Sunday, September 21 2008

Dictionaries as toys

There are dozens of front-ends for Jim Breen’s Japanese-English and Kanji dictionaries, on and offline. Basically, if it’s a software-based dictionary that wasn’t published in Japan, the chance that it’s using some version of his data is somewhere above 99%.

Many of the tools, especially the older or free ones, use the original Edict format, which is compact and fairly easy to parse, but omits a lot of useful information. It has a lot of words you won’t find in affordable J-E dictionaries, but the definitions and usage information can be misleading. One of my Japanese teachers recommends avoiding it for anything non-trivial, because the definitions are extremely terse, context-free, and often “off”.

A good example is 一か八か, which is translated as simply “sink or swim”. This is one possible usage, and you’ll find it in printed dictionaries (along with “do or die”), but she insisted it felt wrong. I did some digging, and it turns out that it’s an old gambling expression, meaning “to risk your entire stake on one throw of the dice”. In usage, it appears to retain this gambling flavor, making the poker expression “going all-in” a better match (at least in this modern era where even James Bond is reduced to playing poker).

Edict has been through a lot of revisions, and now that it’s generated from the XML-based JMdict file, it’s improving almost daily. Unfortunately, a lot of the JMdict content simply can’t be represented in the Edict format, so tools based on it are inherently less accurate than ones that parse JMdict directly.

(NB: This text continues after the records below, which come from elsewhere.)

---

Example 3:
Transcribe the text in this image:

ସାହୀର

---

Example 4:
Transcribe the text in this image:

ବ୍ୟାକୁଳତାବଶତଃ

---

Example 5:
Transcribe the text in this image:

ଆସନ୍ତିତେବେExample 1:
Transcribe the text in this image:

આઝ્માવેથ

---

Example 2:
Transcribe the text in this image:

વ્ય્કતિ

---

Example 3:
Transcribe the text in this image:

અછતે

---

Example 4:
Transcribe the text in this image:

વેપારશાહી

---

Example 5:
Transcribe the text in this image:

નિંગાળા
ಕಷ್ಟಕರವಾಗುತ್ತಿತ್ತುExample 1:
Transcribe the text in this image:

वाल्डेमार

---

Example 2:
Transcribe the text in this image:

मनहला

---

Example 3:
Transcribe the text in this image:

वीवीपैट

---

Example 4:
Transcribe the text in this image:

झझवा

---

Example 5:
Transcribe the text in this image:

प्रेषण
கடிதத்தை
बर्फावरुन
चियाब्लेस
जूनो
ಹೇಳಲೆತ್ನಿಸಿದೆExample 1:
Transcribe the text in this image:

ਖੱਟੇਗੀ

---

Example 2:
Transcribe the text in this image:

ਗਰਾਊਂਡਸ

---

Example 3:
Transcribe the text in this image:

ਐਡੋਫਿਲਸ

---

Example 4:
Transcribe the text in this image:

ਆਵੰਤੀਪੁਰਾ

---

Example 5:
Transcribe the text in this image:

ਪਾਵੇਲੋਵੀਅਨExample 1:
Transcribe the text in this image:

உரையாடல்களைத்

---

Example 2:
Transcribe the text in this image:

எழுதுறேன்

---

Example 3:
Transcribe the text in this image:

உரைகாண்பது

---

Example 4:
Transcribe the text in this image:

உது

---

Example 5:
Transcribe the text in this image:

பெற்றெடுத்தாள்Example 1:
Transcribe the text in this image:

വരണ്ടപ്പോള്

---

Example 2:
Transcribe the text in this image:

[side note: Kanjidic is also now based on an XML file, but that one’s not actively maintained; much of the XML schema is collecting dust, waiting for someone with a whole bunch of patience to clean up the data]

The wwwjdic site uses the full data (along with some nice supplemental sources), but presents it in an extremely compact form that just throws a lot of it away. It also doesn’t let you link to search results, which the Animelab dictionary (based on the same data) does.

This meant, of course, that I had to write my own.

Nearly two years ago, I knocked together a set of functional command-line tools that imported and searched Edict and Kanjidic, and made a stab at accurately importing the XML JMdict. I wasn’t satisfied with the JMdict-based database, though, because I had made the same mistake the current JMdictDB project is making: directly converting the XML DTD into a SQL schema. Mine was less insane than his, but still unworkably complex.

A few weeks ago, I threw all that code away and started from scratch, designing the database schema around searchability. You’re only ever going to print complete entries, so store them as JSON-encoded blobs for portability, and add just enough tables to support “things someone would actually search for”. For now, it’s hosted on an old Shuttle PC at my house that I’m using to prototype my in-progress Movable Type upgrade; eventually, it’ll be moved here.

I’m using recent versions of both JMdict and Kanjidic2, with support for wildcards and output filters, and everything has a permalink. The entire project comes to about 1300 lines of code, including the XML import scripts, the CGI lookup script, and a custom dictionary sort. Plus a whole bunch of supporting libraries, of course.

The formatting needs work. I haven’t done much CSS styling yet, focusing on presenting all of the available data (well, not all of the Kanjidic cross-references yet). Also, I’m currently only expanding the abbreviations as tool-tips, and the presentation of the re_restr, stagk, and stagr fields probably only makes sense to me. The frequency-of-use abbreviations don’t even have expanded versions (not entity-encoded in the original data), so I’ll have to make some.

Implementation notes:

  • the CGI::Fast Perl module works really well, but can introduce some hard-to-find bugs (you have to manually twiddle variables in the CGI package to emulate its pragmas, and if you don’t use the object-oriented methods, you have to be careful never to use formatting calls outside of your while (new CGI::Fast) block).
  • XML::Twig is still the simplest way to parse a really large XML file, and has some very powerful tools for simplifying and normalizing a data structure.
  • Sqlite is a good backend database, and is quite fast if you already have an open db handle (hence the use of mod_fastcgi).
  • Sphinx is a very cool full-text search engine. Some time soon I’ll start using its full-featured import format, which will make the English-to-Japanese search much more useful.
  • Kakasi is an excellent kana-fication and romanization tool with some limited word-splitting functionality, but the documentation is basically impenetrable, and it doesn’t support Unicode.
  • The Text::Kakasi Perl library does support Unicode, and the incantation to convert kanji/kana strings to romaji is:
    Text::Kakasi->new(qw(-s -Ea -Ka -Ha -Ja -iutf8 -outf8))
  • The Lingua::JA::Kana library is good for converting romaji to kana (once you add the missing じゃ row to its internal tables), but quite useless for going the other direction (it took me a moment to figure out what “fuxakku” was supposed to be…).
  • Punycode is an excellent method for creating permalinks to strings of kanji and kana, and has the advantage of being an Internet standard.